Sunday, May 20, 2018
Shaolin Cowboy: The devil in the details
The most immediately appealing aspect of Geof Darrow's comic art has always been that attention to detail, where he'll show everything he can fit into a panel. Every tiny little detail you could imagine and a lot more aside, right down to the last cigarette butt – and his city scenes can literally have thousands of them littering the ground.
Darrow's style is often imitated and never beaten, largely because he really commits to the whole ideal, and shows everything, no matter how gross or gruesome it gets. Every shrapnel wound, every flaccid penis, every exposed sphincter.
His plots can be little more than showcases for his astonishingly articulate art – one Shaolin Cowboy story featured an entire issue of nothing but the title Buddhist smashing up some zombies, and then Darrow – showing huge balls by actively trolling his audience – carried on for another half of another.

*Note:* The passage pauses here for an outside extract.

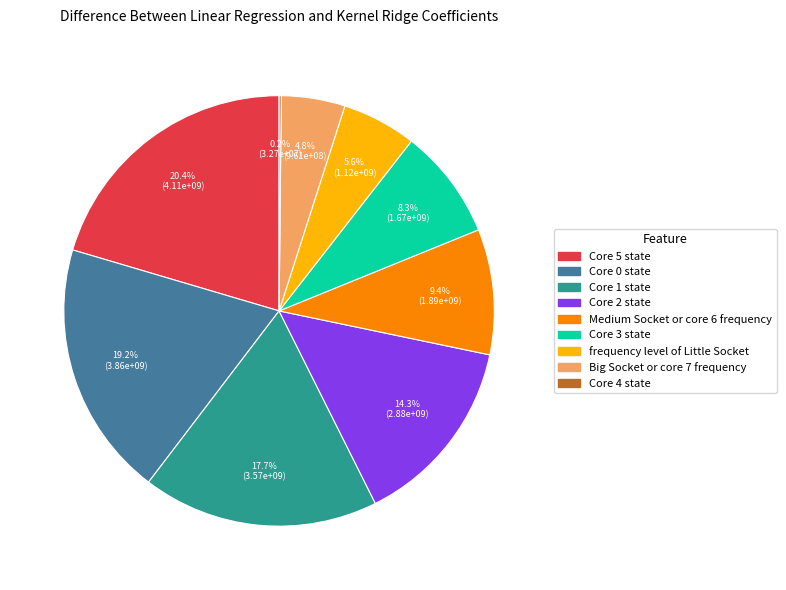

Does Core 2 state represent more than half of the total?

No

But dig a little deeper into his stories, and that same kind of obsessive detailing is there in the dialogue and plot. It's so easy to get distracted by his delicate and thin line, but there is so much more than that.
The most recent Shaolin Cowboy comic – Who'll Stop The Reign? – is full of incident and theme. There is still that intricate rendering, but it's all about the futility of revenge, and the end results of rampant capitalism, and about a world that has its head so far up its own arse it doesn't realise its choking on the fumes.
Entire manic adventures take place in brief flashbacks, or in single panel epics on the back cover. Sure, there is definitely some cheap thrills in seeing the monk use two dogs with huge knives for front legs as a pair of nunchaku to devastating effect on a bunch of goons with amazing tattoos, but the fairly subtle political subtext is just as interesting.
All the main characters come with a load of instant and usually tragic backstory, but even the background characters have their own story going on and their own problems and quests to deal with. Sometimes they end up intersecting with the Cowboy's own unique path, sometimes they're in and out again, and sometimes they meet horrible, gory fates. Karma is a bitch in Darrow's world, and usually comes with a bucket of blood.
There is a serene goofiness behind the the Shaolin Cowboy's adventures, and a circularity to his adventures – the path always ends in the same place. Darrow's depiction of those adventures is gorgeous, even when we see a lot more than we really want to.
But there is a lot going on beyond the extraordinary imagery – there is a story behind every butt, both the cigarettes and the assholes – and every explosion or car crash destroys a bunch of lives, in exact detail.